◆ What the task asks
Please retype the records below exactly, from the first line down to and including the line with "wall art: present [899,302,969,361]".

Object presence change data:
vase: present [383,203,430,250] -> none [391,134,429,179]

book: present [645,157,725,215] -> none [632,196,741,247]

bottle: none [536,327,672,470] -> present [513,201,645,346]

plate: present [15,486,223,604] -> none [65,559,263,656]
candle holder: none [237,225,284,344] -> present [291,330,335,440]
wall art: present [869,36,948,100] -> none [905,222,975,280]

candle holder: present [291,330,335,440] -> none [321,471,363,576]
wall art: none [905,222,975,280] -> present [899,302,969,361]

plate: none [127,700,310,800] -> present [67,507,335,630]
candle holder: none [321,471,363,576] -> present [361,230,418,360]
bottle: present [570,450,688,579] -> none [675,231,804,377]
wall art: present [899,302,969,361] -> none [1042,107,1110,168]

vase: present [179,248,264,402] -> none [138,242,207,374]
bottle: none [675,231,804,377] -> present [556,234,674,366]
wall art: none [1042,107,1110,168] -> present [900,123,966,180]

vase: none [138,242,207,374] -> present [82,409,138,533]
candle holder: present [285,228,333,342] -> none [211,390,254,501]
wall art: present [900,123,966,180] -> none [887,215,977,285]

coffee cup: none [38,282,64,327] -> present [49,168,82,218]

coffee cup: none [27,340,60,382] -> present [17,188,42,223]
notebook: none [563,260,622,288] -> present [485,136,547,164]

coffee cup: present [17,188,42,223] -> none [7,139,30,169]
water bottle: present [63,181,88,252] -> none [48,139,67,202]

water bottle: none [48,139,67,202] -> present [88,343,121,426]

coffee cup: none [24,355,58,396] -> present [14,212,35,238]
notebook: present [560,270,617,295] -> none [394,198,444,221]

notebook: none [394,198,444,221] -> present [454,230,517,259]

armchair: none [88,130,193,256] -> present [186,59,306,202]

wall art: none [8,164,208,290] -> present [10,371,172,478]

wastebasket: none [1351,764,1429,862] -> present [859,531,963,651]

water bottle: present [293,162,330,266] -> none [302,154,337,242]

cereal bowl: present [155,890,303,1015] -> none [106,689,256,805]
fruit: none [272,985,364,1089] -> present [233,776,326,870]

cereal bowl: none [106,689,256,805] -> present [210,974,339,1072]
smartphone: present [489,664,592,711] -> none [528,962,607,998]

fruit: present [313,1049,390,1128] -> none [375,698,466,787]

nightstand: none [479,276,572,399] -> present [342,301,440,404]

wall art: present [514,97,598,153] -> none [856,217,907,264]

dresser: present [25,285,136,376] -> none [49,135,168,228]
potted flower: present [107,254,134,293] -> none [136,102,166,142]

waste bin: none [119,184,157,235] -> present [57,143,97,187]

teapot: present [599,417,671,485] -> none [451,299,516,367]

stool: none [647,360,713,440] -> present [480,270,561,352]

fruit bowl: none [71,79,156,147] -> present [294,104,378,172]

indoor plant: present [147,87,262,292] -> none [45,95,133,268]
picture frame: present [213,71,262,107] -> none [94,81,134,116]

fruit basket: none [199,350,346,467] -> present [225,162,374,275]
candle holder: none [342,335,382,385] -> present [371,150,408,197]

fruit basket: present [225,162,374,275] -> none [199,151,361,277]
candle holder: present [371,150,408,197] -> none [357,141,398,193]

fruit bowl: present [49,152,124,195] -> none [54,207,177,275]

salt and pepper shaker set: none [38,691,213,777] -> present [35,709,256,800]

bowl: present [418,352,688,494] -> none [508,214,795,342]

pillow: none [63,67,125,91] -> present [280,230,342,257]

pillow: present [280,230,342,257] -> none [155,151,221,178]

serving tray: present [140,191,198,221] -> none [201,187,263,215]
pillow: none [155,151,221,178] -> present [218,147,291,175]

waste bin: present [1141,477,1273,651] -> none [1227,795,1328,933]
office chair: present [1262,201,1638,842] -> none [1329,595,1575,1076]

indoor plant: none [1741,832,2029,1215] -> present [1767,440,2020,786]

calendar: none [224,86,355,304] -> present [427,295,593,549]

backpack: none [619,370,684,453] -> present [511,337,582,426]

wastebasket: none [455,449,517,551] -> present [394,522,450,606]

◆ Result of this exercise
vase: present [383,203,430,250] -> none [391,134,429,179]

book: present [645,157,725,215] -> none [632,196,741,247]

bottle: none [536,327,672,470] -> present [513,201,645,346]

plate: present [15,486,223,604] -> none [65,559,263,656]
candle holder: none [237,225,284,344] -> present [291,330,335,440]
wall art: present [869,36,948,100] -> none [905,222,975,280]

candle holder: present [291,330,335,440] -> none [321,471,363,576]
wall art: none [905,222,975,280] -> present [899,302,969,361]

plate: none [127,700,310,800] -> present [67,507,335,630]
candle holder: none [321,471,363,576] -> present [361,230,418,360]
bottle: present [570,450,688,579] -> none [675,231,804,377]
wall art: present [899,302,969,361] -> none [1042,107,1110,168]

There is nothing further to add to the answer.